Wednesday , 24 July 2024

Iran’s Oil Minister Denies ‘High Discounts’ to Buyers

iranintl – Iran’s Oil Minister Javad Owji has refuted claims by some presidential candidates that the government is offering high discounts to foreign oil customers amid US sanctions.

Owji said on Sunday that the administration of late president Ebrahim Raisi did not offer “high discounts” to its buyers, tacitly referring to Chinese refineries that are the main importers of Iran’s crude.

He said that over the past three years, significantly fewer discounts have been given compared to the previous government.

Tehran keeps its export and revenue details as state secret but Owji’s remarks come despite reports that Tehran provides huge discounts to China, charging as little as $37 per barrel while oil has been trading at around 75-85 dollars in the past year. According to a report by Reuters Iran offers at least $13/barrel discount to Chinese refineries.

In May 2023, an analyst quoted an unnamed EU energy security source as saying that China, which already had secured a 30-percent discount from Iran before the Russian invasion of Ukraine, demanded and received higher price cuts. Beijing already buys Russian oil at a large discount.

“But it is even worse for Iran, as – from 11 November 2022 – China has been paying Iran in non-convertible Yuan, that is Yuan that can only be used inside China and/or spent buying Chinese goods,” the EU source added. “Worse still is that whilst Yuan is the key instrument in payment, China is also using the currencies of Angola, Zambia and Kenya to pay Iran, and China is doing this as a means to induce Iran to buys goods from these countries so that these countries, in turn, can service their loans to China,” he argued.

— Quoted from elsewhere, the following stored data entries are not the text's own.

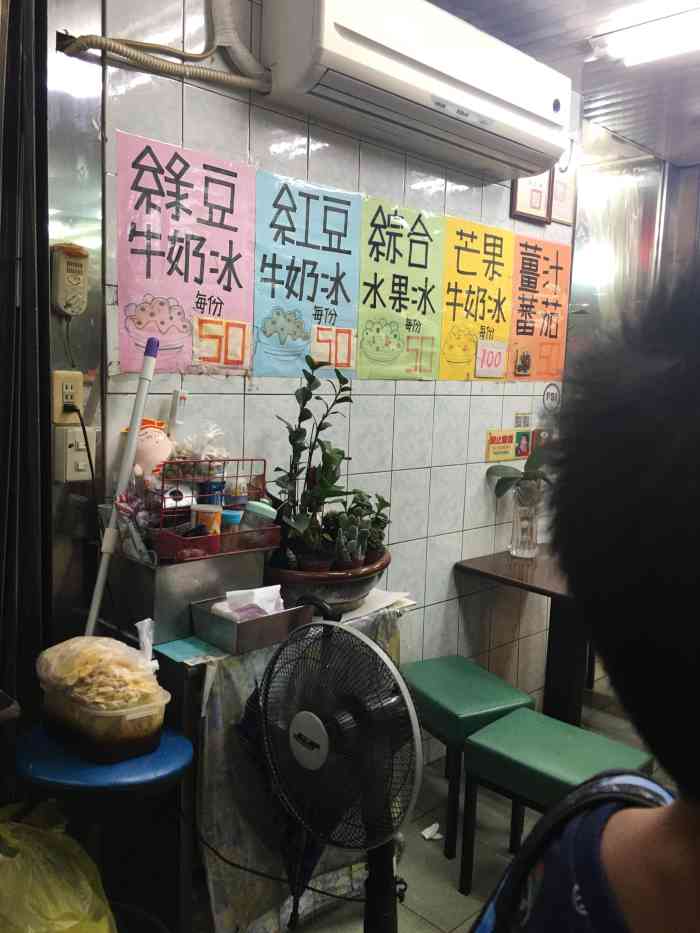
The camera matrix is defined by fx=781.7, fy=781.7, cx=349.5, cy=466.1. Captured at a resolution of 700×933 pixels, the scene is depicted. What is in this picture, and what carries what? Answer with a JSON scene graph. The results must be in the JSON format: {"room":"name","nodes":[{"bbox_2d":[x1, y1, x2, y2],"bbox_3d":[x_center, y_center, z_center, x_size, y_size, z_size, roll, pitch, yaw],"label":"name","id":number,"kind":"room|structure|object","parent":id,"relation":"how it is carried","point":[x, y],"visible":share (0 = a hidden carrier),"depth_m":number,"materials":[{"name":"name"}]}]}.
{"room":"restaurant","nodes":[
{"label":"restaurant","id":0,"kind":"room"},
{"bbox_2d":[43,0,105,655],"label":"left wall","id":1,"kind":"structure","parent":0,"point":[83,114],"depth_m":1.89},
{"bbox_2d":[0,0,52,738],"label":"curtain","id":2,"kind":"object","parent":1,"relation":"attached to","point":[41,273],"visible":0.86,"depth_m":1.74,"materials":[{"name":"black"}]},
{"bbox_2d":[51,370,82,422],"bbox_3d":[-0.676,-0.169,1.877,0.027,0.119,0.072,9,10,44],"label":"wall socket","id":3,"kind":"object","parent":1,"relation":"attached to","point":[56,410],"visible":0.9,"depth_m":1.86,"materials":[{"name":"beige plastic"}]},
{"bbox_2d":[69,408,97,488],"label":"power cord","id":4,"kind":"object","parent":3,"relation":"attached to","point":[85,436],"visible":0.86,"depth_m":1.88,"materials":[{"name":"black plastic"}]},
{"bbox_2d":[51,243,88,315],"bbox_3d":[-0.664,-0.439,1.851,0.055,0.163,0.075,9,10,44],"label":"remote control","id":5,"kind":"object","parent":1,"relation":"attached to","point":[66,304],"visible":0.99,"depth_m":1.84,"materials":[{"name":"beige"}]},
{"bbox_2d":[54,426,97,481],"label":"light switch","id":6,"kind":"object","parent":1,"relation":"attached to","point":[68,459],"visible":0.9,"depth_m":1.88,"materials":[{"name":"white plastic"}]},
{"bbox_2d":[97,0,578,734],"bbox_3d":[0.157,-0.181,2.823,0.140,2.656,2.520,9,10,44],"label":"tiled wall","id":7,"kind":"structure","parent":0,"point":[439,404],"depth_m":2.57,"materials":[{"name":"tile"}]},
{"bbox_2d":[58,0,272,93],"bbox_3d":[-0.433,-1.142,1.873,0.135,0.425,0.550,9,10,44],"label":"air conditioner pipe","id":8,"kind":"object","parent":7,"relation":"attached to","point":[175,53],"visible":0.95,"depth_m":1.91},
{"bbox_2d":[116,130,255,374],"bbox_3d":[-0.426,-0.535,2.052,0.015,0.539,0.378,9,10,44],"label":"poster","id":9,"kind":"object","parent":7,"relation":"attached to","point":[239,271],"visible":0.98,"depth_m":2.04,"materials":[{"name":"pink paper"}]},
{"bbox_2d":[252,167,360,380],"bbox_3d":[-0.124,-0.552,2.329,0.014,0.543,0.373,9,10,44],"label":"poster","id":10,"kind":"object","parent":7,"relation":"attached to","point":[345,224],"visible":0.98,"depth_m":2.32,"materials":[{"name":"paper"}]},
{"bbox_2d":[357,193,444,380],"bbox_3d":[0.172,-0.583,2.632,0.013,0.563,0.379,9,10,44],"label":"poster","id":11,"kind":"object","parent":7,"relation":"attached to","point":[372,224],"visible":0.98,"depth_m":2.63,"materials":[{"name":"paper"}]},
{"bbox_2d":[262,0,571,180],"bbox_3d":[0.256,-1.171,2.366,0.281,0.312,1.121,9,10,44],"label":"air conditioner","id":12,"kind":"object","parent":7,"relation":"attached to","point":[347,61],"visible":0.98,"depth_m":2.17,"materials":[{"name":"white plastic"}]},
{"bbox_2d":[439,214,513,381],"bbox_3d":[0.476,-0.615,2.935,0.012,0.564,0.385,9,10,44],"label":"poster","id":13,"kind":"object","parent":7,"relation":"attached to","point":[466,244],"visible":0.98,"depth_m":2.93,"materials":[{"name":"yellow paper"}]},
{"bbox_2d":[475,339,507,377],"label":"card","id":14,"kind":"object","parent":13,"relation":"attached to","point":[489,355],"visible":0.98,"depth_m":2.97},
{"bbox_2d":[485,428,525,462],"bbox_3d":[0.628,-0.086,3.165,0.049,0.125,0.229,9,10,44],"label":"sign","id":15,"kind":"object","parent":7,"relation":"attached to","point":[508,441],"visible":0.98,"depth_m":3.15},
{"bbox_2d":[514,411,531,428],"bbox_3d":[0.715,-0.186,3.240,0.014,0.071,0.091,9,10,44],"label":"small sign","id":16,"kind":"object","parent":7,"relation":"attached to","point":[527,422],"visible":0.99,"depth_m":3.23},
{"bbox_2d":[510,169,551,223],"bbox_3d":[0.713,-1.096,3.072,0.028,0.269,0.224,9,10,44],"label":"picture frame","id":17,"kind":"object","parent":7,"relation":"attached to","point":[541,196],"visible":0.75,"depth_m":3.07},
{"bbox_2d":[508,231,570,383],"bbox_3d":[0.786,-0.643,3.236,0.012,0.566,0.401,9,10,44],"label":"poster","id":18,"kind":"object","parent":7,"relation":"attached to","point":[522,244],"visible":0.95,"depth_m":3.23,"materials":[{"name":"orange paper"}]},
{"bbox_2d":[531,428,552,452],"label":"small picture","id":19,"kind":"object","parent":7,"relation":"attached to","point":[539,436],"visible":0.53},
{"bbox_2d":[542,383,560,410],"bbox_3d":[0.864,-0.298,3.355,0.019,0.120,0.087,9,10,44],"label":"round sticker","id":20,"kind":"object","parent":7,"relation":"attached to","point":[552,398],"visible":0.99,"depth_m":3.35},
{"bbox_2d":[549,165,576,225],"bbox_3d":[0.888,-1.143,3.265,0.023,0.264,0.194,9,10,44],"label":"framed certificate","id":21,"kind":"object","parent":7,"relation":"attached to","point":[560,214],"visible":0.71,"depth_m":3.27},
{"bbox_2d":[270,674,675,932],"bbox_3d":[0.724,1.370,1.701,3.122,0.101,5.097,9,10,44],"label":"floor","id":22,"kind":"structure","parent":0,"point":[447,896],"depth_m":2.46,"materials":[{"name":"tile"}]},
{"bbox_2d":[0,799,115,932],"bbox_3d":[-0.665,0.940,1.559,0.409,0.491,0.410,-2,8,-26],"label":"yellow plastic bag","id":23,"kind":"object","parent":22,"relation":"on","point":[74,922],"visible":1,"depth_m":1.51,"materials":[{"name":"yellow plastic"}]},
{"bbox_2d":[14,722,193,932],"bbox_3d":[-0.555,0.916,1.719,0.395,0.647,0.387,9,10,44],"label":"blue stool","id":24,"kind":"object","parent":22,"relation":"on","point":[177,757],"visible":0.64,"depth_m":1.58,"materials":[{"name":"blue plastic"}]},
{"bbox_2d":[36,672,168,765],"bbox_3d":[-0.531,0.527,1.686,0.277,0.132,0.210,9,10,44],"label":"plastic container","id":25,"kind":"object","parent":24,"relation":"on","point":[124,724],"visible":0.79,"depth_m":1.60,"materials":[{"name":"clear plastic"}]},
{"bbox_2d":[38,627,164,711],"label":"plastic bag","id":26,"kind":"object","parent":25,"relation":"in","point":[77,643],"visible":0.95,"depth_m":1.58,"materials":[{"name":"clear plastic"}]},
{"bbox_2d":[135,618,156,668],"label":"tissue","id":27,"kind":"object","parent":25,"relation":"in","point":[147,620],"visible":0.51,"depth_m":1.66,"materials":[{"name":"white paper"}]},
{"bbox_2d":[101,590,416,932],"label":"table","id":28,"kind":"object","parent":22,"relation":"on","point":[185,675],"visible":0.32,"depth_m":1.85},
{"bbox_2d":[105,544,271,645],"bbox_3d":[-0.410,0.294,2.008,0.256,0.190,0.331,9,10,44],"label":"metal box","id":29,"kind":"object","parent":28,"relation":"on","point":[135,614],"visible":0.74,"depth_m":1.89,"materials":[{"name":"silver metal"}]},
{"bbox_2d":[83,334,159,638],"bbox_3d":[-0.555,0.413,1.852,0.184,1.445,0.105,-2,8,-29],"label":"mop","id":30,"kind":"object","parent":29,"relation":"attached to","point":[125,467],"visible":0.74,"depth_m":1.82,"materials":[{"name":"white"}]},
{"bbox_2d":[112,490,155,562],"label":"plastic bag","id":31,"kind":"object","parent":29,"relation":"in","point":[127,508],"visible":0.62,"depth_m":1.88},
{"bbox_2d":[137,460,273,563],"bbox_3d":[-0.362,0.101,1.962,0.218,0.217,0.297,9,10,44],"label":"wire basket","id":32,"kind":"object","parent":29,"relation":"on","point":[164,498],"visible":0.7,"depth_m":1.92,"materials":[{"name":"red metal"}]},
{"bbox_2d":[119,416,172,481],"bbox_3d":[-0.500,-0.018,1.950,0.122,0.205,0.143,9,10,44],"label":"plush toy","id":33,"kind":"object","parent":32,"relation":"in","point":[154,449],"visible":0.64,"depth_m":1.92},
{"bbox_2d":[167,389,188,437],"bbox_3d":[-0.444,-0.091,2.007,0.042,0.208,0.052,9,10,44],"label":"thermometer","id":34,"kind":"object","parent":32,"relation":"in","point":[174,410],"visible":0.86,"depth_m":1.99,"materials":[{"name":"white"}]},
{"bbox_2d":[170,424,228,464],"bbox_3d":[-0.387,-0.038,2.018,0.137,0.134,0.159,9,10,44],"label":"plastic bag","id":35,"kind":"object","parent":32,"relation":"in","point":[216,453],"visible":0.79,"depth_m":2.00,"materials":[{"name":"plastic"}]},
{"bbox_2d":[190,503,221,536],"bbox_3d":[-0.365,0.150,1.983,0.075,0.100,0.067,1,7,-9],"label":"jar","id":36,"kind":"object","parent":32,"relation":"in","point":[199,510],"visible":0.74,"depth_m":1.96,"materials":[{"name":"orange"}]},
{"bbox_2d":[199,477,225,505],"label":"can","id":37,"kind":"object","parent":32,"relation":"in","point":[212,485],"visible":0.65,"depth_m":2.00,"materials":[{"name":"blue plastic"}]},
{"bbox_2d":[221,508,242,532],"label":"jar","id":38,"kind":"object","parent":32,"relation":"in","point":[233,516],"visible":0.51,"depth_m":2.01,"materials":[{"name":"blue plastic"}]},
{"bbox_2d":[238,500,275,548],"bbox_3d":[-0.249,0.156,2.067,0.080,0.122,0.079,9,10,44],"label":"jar","id":39,"kind":"object","parent":32,"relation":"in","point":[264,514],"visible":0.81,"depth_m":2.04,"materials":[{"name":"clear plastic"}]},
{"bbox_2d":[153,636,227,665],"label":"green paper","id":40,"kind":"object","parent":28,"relation":"on","point":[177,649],"visible":0.77,"depth_m":1.85,"materials":[{"name":"paper"}]},
{"bbox_2d":[190,594,314,654],"bbox_3d":[-0.240,0.379,1.940,0.184,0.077,0.248,9,10,44],"label":"metal tray","id":41,"kind":"object","parent":28,"relation":"on","point":[239,626],"visible":0.78,"depth_m":1.88,"materials":[{"name":"silver metal"}]},
{"bbox_2d":[211,584,284,621],"bbox_3d":[-0.242,0.350,1.947,0.129,0.099,0.169,9,10,44],"label":"tissue","id":42,"kind":"object","parent":41,"relation":"in","point":[227,594],"visible":0.56,"depth_m":1.92,"materials":[{"name":"white paper"}]},
{"bbox_2d":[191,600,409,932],"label":"cloth","id":43,"kind":"object","parent":28,"relation":"hanging from","point":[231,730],"visible":0.36,"depth_m":1.92,"materials":[{"name":"fabric"}]},
{"bbox_2d":[264,548,391,615],"bbox_3d":[-0.084,0.324,2.261,0.409,0.142,0.411,9,10,44],"label":"plant pot","id":44,"kind":"object","parent":28,"relation":"on","point":[370,581],"visible":0.52,"depth_m":2.10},
{"bbox_2d":[270,350,353,571],"bbox_3d":[-0.099,-0.014,2.129,0.251,0.584,0.267,9,10,44],"label":"plant","id":45,"kind":"object","parent":44,"relation":"in","point":[310,381],"visible":0.97,"depth_m":2.11,"materials":[{"name":"green plant"}]},
{"bbox_2d":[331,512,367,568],"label":"small cactus","id":46,"kind":"object","parent":44,"relation":"in","point":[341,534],"visible":0.93,"depth_m":2.19,"materials":[{"name":"plant"}]},
{"bbox_2d":[328,489,390,564],"bbox_3d":[0.014,0.173,2.304,0.186,0.224,0.206,9,10,44],"label":"potted plant","id":47,"kind":"object","parent":44,"relation":"in","point":[377,518],"visible":0.63,"depth_m":2.27,"materials":[{"name":"green plant"}]},
{"bbox_2d":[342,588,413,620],"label":"paper","id":48,"kind":"object","parent":28,"relation":"on","point":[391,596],"visible":0.62,"depth_m":2.32,"materials":[{"name":"white paper"}]},
{"bbox_2d":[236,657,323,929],"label":"umbrella","id":49,"kind":"object","parent":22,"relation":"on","point":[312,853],"visible":0.35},
{"bbox_2d":[254,611,421,932],"bbox_3d":[-0.026,0.757,1.547,0.388,0.959,0.417,2,7,2],"label":"electric fan","id":50,"kind":"object","parent":22,"relation":"on","point":[379,655],"visible":0.98,"depth_m":1.49,"materials":[{"name":"black metal"}]},
{"bbox_2d":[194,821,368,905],"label":"power cord","id":51,"kind":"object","parent":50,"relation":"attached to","point":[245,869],"visible":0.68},
{"bbox_2d":[420,822,442,840],"bbox_3d":[0.266,1.184,2.532,0.073,0.025,0.079,9,10,44],"label":"paper scrap","id":52,"kind":"object","parent":22,"relation":"on","point":[427,835],"visible":0.96,"depth_m":2.53,"materials":[{"name":"white paper"}]},
{"bbox_2d":[401,654,536,857],"bbox_3d":[0.357,0.955,2.619,0.336,0.483,0.407,-2,8,-28],"label":"green stool","id":53,"kind":"object","parent":22,"relation":"on","point":[495,688],"visible":0.73,"depth_m":2.49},
{"bbox_2d":[455,547,586,725],"bbox_3d":[0.939,0.765,3.086,0.752,0.746,0.801,9,10,44],"label":"table","id":54,"kind":"object","parent":22,"relation":"on","point":[487,573],"visible":0.6,"depth_m":2.91,"materials":[{"name":"brown wood"}]},
{"bbox_2d":[510,486,541,558],"bbox_3d":[0.700,0.230,3.121,0.119,0.259,0.118,9,10,44],"label":"glass vase","id":55,"kind":"object","parent":54,"relation":"on","point":[522,545],"visible":0.95,"depth_m":3.08,"materials":[{"name":"clear glass"}]},
{"bbox_2d":[485,436,555,503],"bbox_3d":[0.709,0.042,3.101,0.332,0.420,0.253,0,8,-18],"label":"plant","id":56,"kind":"object","parent":55,"relation":"in","point":[522,479],"visible":0.64,"depth_m":3.08,"materials":[{"name":"green plant"}]},
{"bbox_2d":[453,708,659,893],"bbox_3d":[0.564,1.008,2.182,0.410,0.499,0.353,9,10,44],"label":"green stool","id":57,"kind":"object","parent":22,"relation":"on","point":[481,737],"visible":0.69,"depth_m":2.15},
{"bbox_2d":[468,275,699,932],"bbox_3d":[0.388,0.610,0.568,0.627,1.450,0.642,9,10,44],"label":"person","id":58,"kind":"object","parent":22,"relation":"on","point":[608,867],"visible":0.98,"depth_m":0.53},
{"bbox_2d":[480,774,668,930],"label":"backpack","id":59,"kind":"object","parent":58,"relation":"on","point":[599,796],"visible":0.81,"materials":[{"name":"black fabric"}]},
{"bbox_2d":[429,0,699,168],"bbox_3d":[0.937,-1.362,1.575,2.876,0.111,5.070,9,10,44],"label":"ceiling","id":60,"kind":"structure","parent":0,"point":[554,30],"depth_m":2.87,"materials":[{"name":"grey"}]},
{"bbox_2d":[589,1,699,66],"bbox_3d":[1.255,-1.377,2.321,1.115,0.078,0.248,9,10,44],"label":"ceiling light","id":61,"kind":"object","parent":60,"relation":"attached to","point":[645,42],"visible":0.99,"depth_m":2.54,"materials":[{"name":"white"}]},
{"bbox_2d":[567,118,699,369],"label":"right wall","id":62,"kind":"structure","parent":0,"point":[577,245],"depth_m":3.83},
{"bbox_2d":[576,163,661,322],"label":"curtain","id":63,"kind":"object","parent":62,"relation":"attached to","point":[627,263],"visible":0.47,"depth_m":3.85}
]}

Last June, The Wall Street Journal reported that Iran was exporting the highest amount of crude oil in five years, although it offers discounts of up to $30 per barrel. The report confirmed estimates that Iran shipped 1.6 million barrels per day in May and June, up from 250,000 barrels in 2019 and 2020, just after the United States imposed full sanctions.

Data from oil tanker tracking companies like Vortexa and TankerTrackers shows that Iran exported roughly 1.3 million barrels per day (bpd) of crude oil and condensate in 2023, along with over 220,000 bpd of fuel oil (mazut).

OPEC estimated the price of Iranian oil exports in 2023, excluding discounts and sanctions-busting costs, to be above $83 per barrel. Based on this, Iran’s revenue from crude oil, condensate, and fuel oil exports should have been at least $46 billion. However, Iranian customs data reveals the actual figure was only $36 billion.

This $10 billion discrepancy suggests that around 22% of Iran’s oil revenue was lost due to high discounts and sanctions-related costs.

Another way to look at the issue is that Iran needs around $50 billion from oil exports to balance its budget, but at least half of that amount is not realized. This means it receives around $25 billion in hard currency.

Another reason for Iran’s oil revenues being probably around $25 billion is the costs involved in illicit shipments to evade sanctions, and losing money in trying to repatriate the funds in hard currencies. Iran’s banking system is under US sanction and any oil revenues are laundered through intermediaries.

This issue resonated during the recent Iranian presidential election. Candidates Masoud Pezeshkan and Mohammad Bagher Ghalibaf both directly and indirectly criticized the impact of sanctions, high discounts, and wasted revenue from oil exports.

Despite the evidence, the oil minister continues to insist on his claim of not offering high discounts. He stated that Iran currently has 15 oil buyers, but only named China and Syria, leaving the identities of the remaining “customers” undisclosed.

Adding to the confusion, Oji claimed Iran’s daily crude oil production has reached 3.6 million bpd. This contradicts figures from OPEC and the International Energy Agency, which estimate the actual production to be below 3.3 million bpd.